Dopo il liceo feci il servizio civile, un anno e otto mesi, presso un collegio-orfanatrofio. Lavoravo con un gruppo di una dozzina di ragazzini (prima e seconda media). Comperai qualche libro di Mario Lodi, in particolare i cinque volumetti del Mondo, e pensai che avrei potuto fare qualcosa di simile con i miei ragazzini. Mi procurai un ciclostile usato (o forse ricordo male, ciclostilavo in parrocchia e il ciclostile usato arrivò più tardi). Fu un’esperienza interessante, come dire? Prodromica.
Cominciai a insegnare scrittura e narrazione nell’ottobre del 1993, quindi ventinove anni fa. Nell’aprile dello stesso anno avevo pubblicato il mio primo libro di racconti. Mi fu chiesto di condurre un corso di «scrittura creativa» presso un circolo culturale della mia città, Padova. M’informai di che cosa fosse questa cosa chiamata «scrittura creativa», studiai i pochi manuali che all’epoca si trovavano – molto pochi e molto poco utili, a quel che ricordo –, rilessi qualche saggio che avevo letto durante il liceo (Mimesis di Auerbach, Anatomia della critica di Northrop Frye, I formalisti russi di Todorov e qualche altro), e mi buttai. All’inizio la mia era una didattica decisamente selvatica. Proponevo esercizi con indicazioni elementari («descrivi la strada in cui abiti», e cose del genere), e li discutevamo allo spasimo. Chiedevo agli allievi di portare i loro scritti, e ancora allo spasimo li discutevamo.
..............................
# CONSEGNA ESERCIZIO
Secondo il brano in esame, in quale mese e anno cominciò l'insegnamento di scrittura e narrazione?

# MATERIALE FORNITO
..............................
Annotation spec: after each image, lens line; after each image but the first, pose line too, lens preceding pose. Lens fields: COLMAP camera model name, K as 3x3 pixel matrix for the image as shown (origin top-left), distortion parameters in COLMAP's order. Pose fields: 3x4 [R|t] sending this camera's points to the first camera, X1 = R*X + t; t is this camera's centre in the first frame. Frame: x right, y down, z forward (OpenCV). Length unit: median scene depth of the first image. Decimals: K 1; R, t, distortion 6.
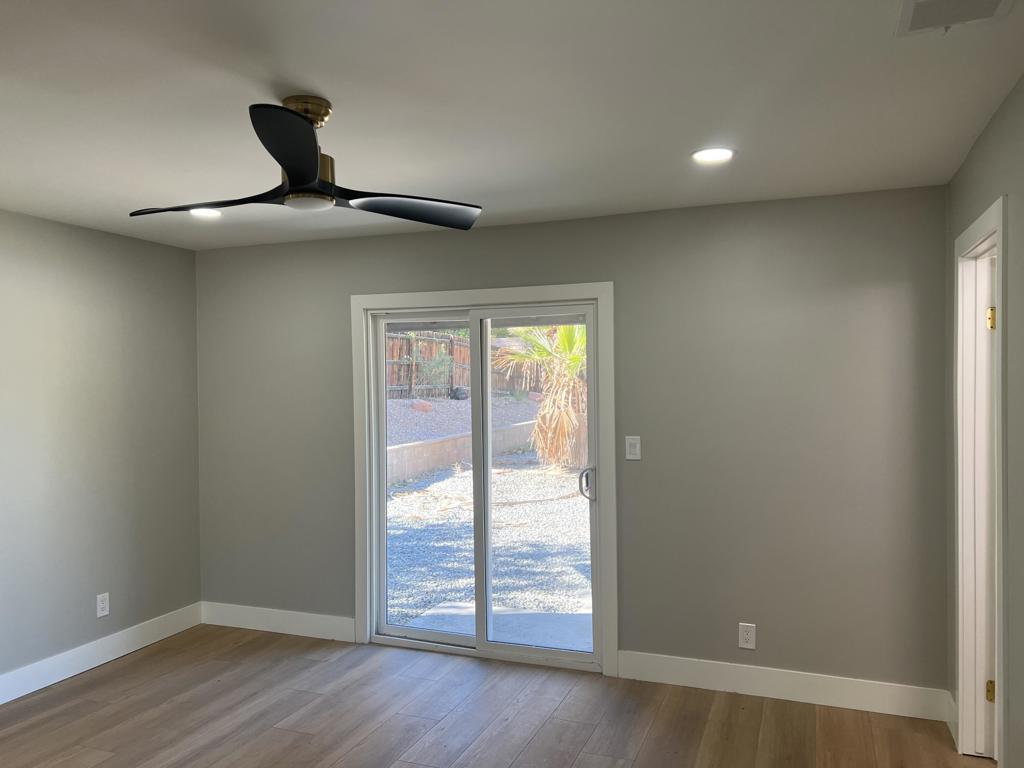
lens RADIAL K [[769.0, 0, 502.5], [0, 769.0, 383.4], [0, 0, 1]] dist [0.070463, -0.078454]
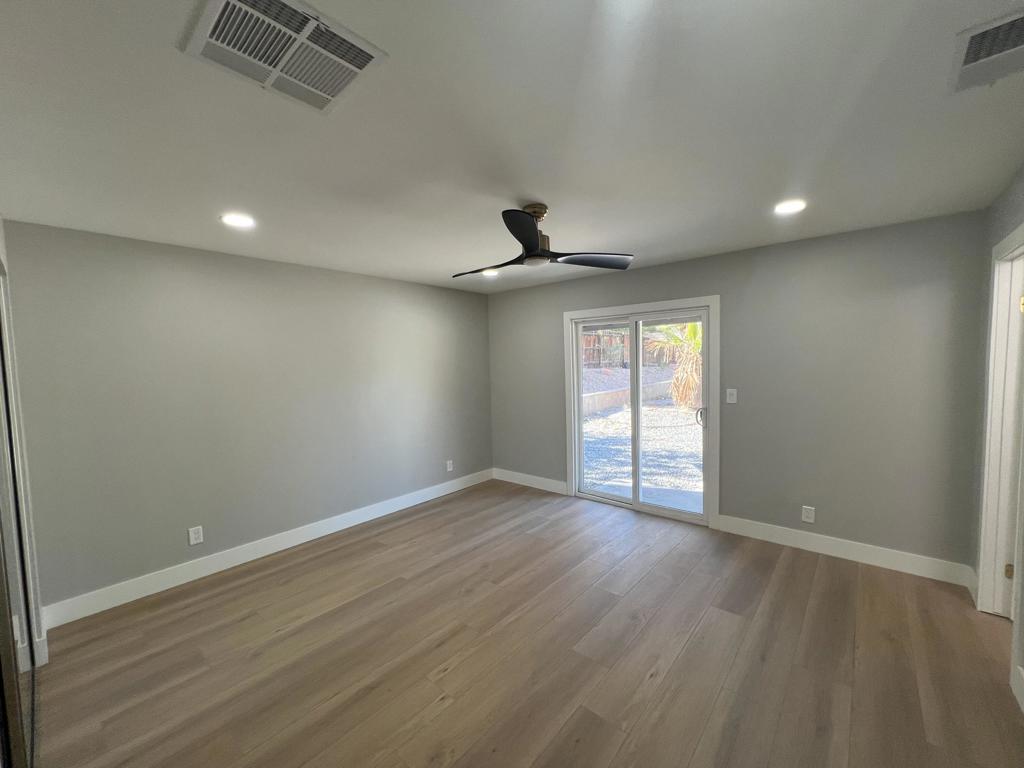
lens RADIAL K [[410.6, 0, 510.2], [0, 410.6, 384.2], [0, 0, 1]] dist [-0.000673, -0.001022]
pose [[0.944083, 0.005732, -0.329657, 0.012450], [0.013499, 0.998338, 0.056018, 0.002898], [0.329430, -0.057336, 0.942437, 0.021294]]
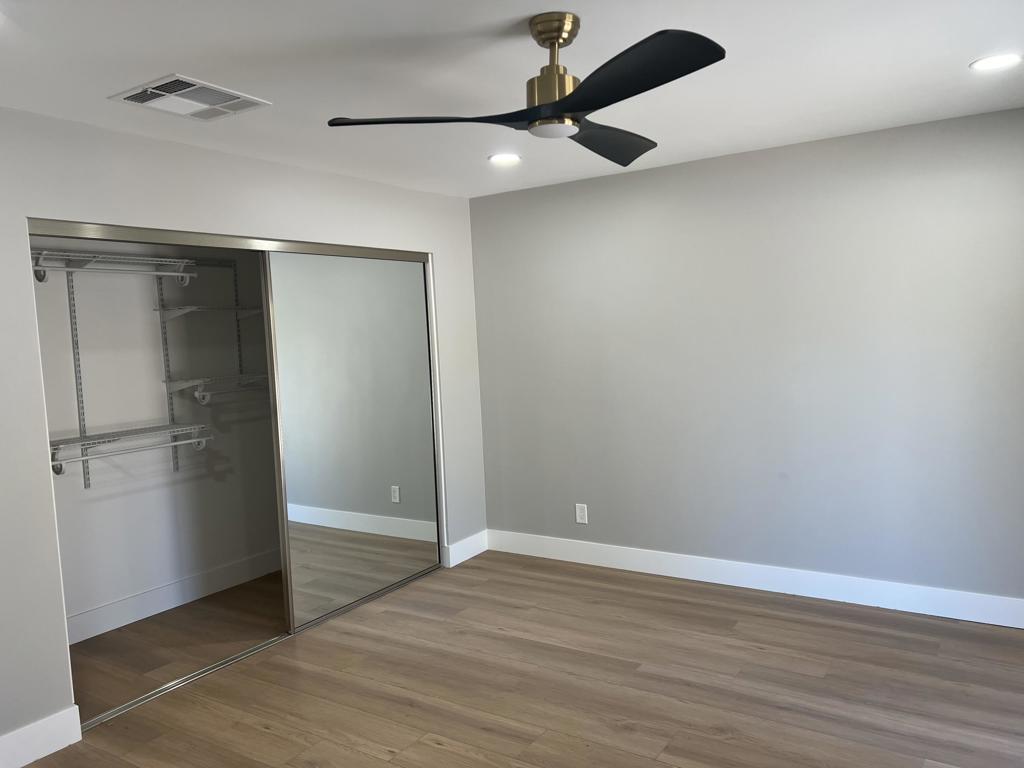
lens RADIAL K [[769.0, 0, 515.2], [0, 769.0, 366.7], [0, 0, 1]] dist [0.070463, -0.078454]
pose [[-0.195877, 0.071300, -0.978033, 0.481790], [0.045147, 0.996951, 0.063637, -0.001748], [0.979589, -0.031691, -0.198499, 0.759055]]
..............................
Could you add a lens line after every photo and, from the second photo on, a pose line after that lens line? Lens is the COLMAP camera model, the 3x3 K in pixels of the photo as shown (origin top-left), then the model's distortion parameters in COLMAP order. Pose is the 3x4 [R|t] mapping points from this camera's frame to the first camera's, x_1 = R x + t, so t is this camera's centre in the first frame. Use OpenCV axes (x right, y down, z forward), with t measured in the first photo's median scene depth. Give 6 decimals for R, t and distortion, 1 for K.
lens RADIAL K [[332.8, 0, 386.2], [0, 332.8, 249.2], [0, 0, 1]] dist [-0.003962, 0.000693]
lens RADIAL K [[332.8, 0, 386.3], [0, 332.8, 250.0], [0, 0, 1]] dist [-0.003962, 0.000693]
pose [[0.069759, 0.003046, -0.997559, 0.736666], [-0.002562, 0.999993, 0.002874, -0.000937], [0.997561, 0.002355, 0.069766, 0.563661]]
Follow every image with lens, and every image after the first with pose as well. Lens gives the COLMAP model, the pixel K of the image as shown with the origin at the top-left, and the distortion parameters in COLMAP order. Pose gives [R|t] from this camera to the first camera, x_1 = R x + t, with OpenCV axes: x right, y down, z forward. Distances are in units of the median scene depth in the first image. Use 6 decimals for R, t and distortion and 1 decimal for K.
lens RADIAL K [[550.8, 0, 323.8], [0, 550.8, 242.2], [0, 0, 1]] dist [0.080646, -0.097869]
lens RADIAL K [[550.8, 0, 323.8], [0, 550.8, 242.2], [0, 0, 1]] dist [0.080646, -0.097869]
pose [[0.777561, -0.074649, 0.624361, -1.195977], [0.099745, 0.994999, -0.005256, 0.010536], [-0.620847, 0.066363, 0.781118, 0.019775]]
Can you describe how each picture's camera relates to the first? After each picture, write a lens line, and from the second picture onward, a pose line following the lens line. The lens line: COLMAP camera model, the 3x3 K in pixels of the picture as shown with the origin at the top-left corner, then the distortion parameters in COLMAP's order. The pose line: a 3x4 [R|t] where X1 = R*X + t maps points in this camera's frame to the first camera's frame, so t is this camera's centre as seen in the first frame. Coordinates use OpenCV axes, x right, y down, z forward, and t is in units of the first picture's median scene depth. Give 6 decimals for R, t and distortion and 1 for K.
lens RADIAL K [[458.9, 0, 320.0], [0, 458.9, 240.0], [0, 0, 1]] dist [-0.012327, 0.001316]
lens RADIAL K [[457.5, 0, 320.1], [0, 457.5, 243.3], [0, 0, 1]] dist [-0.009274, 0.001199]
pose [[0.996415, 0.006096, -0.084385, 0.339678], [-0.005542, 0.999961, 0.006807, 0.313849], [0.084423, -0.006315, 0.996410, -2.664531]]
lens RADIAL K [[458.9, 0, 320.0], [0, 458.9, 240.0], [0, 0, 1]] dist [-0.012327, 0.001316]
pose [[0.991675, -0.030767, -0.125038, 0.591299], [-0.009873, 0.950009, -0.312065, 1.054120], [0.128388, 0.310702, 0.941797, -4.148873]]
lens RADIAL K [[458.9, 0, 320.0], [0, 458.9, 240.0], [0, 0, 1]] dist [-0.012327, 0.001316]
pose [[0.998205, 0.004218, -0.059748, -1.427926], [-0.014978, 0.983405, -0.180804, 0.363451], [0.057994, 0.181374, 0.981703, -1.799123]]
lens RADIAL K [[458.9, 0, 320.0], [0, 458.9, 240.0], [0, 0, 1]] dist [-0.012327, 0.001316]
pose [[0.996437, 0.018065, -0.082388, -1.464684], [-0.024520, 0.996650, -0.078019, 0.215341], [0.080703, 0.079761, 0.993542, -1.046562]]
..............................
# SOLUZIONE DEL PROBLEMA
Nell'ottobre del 1993.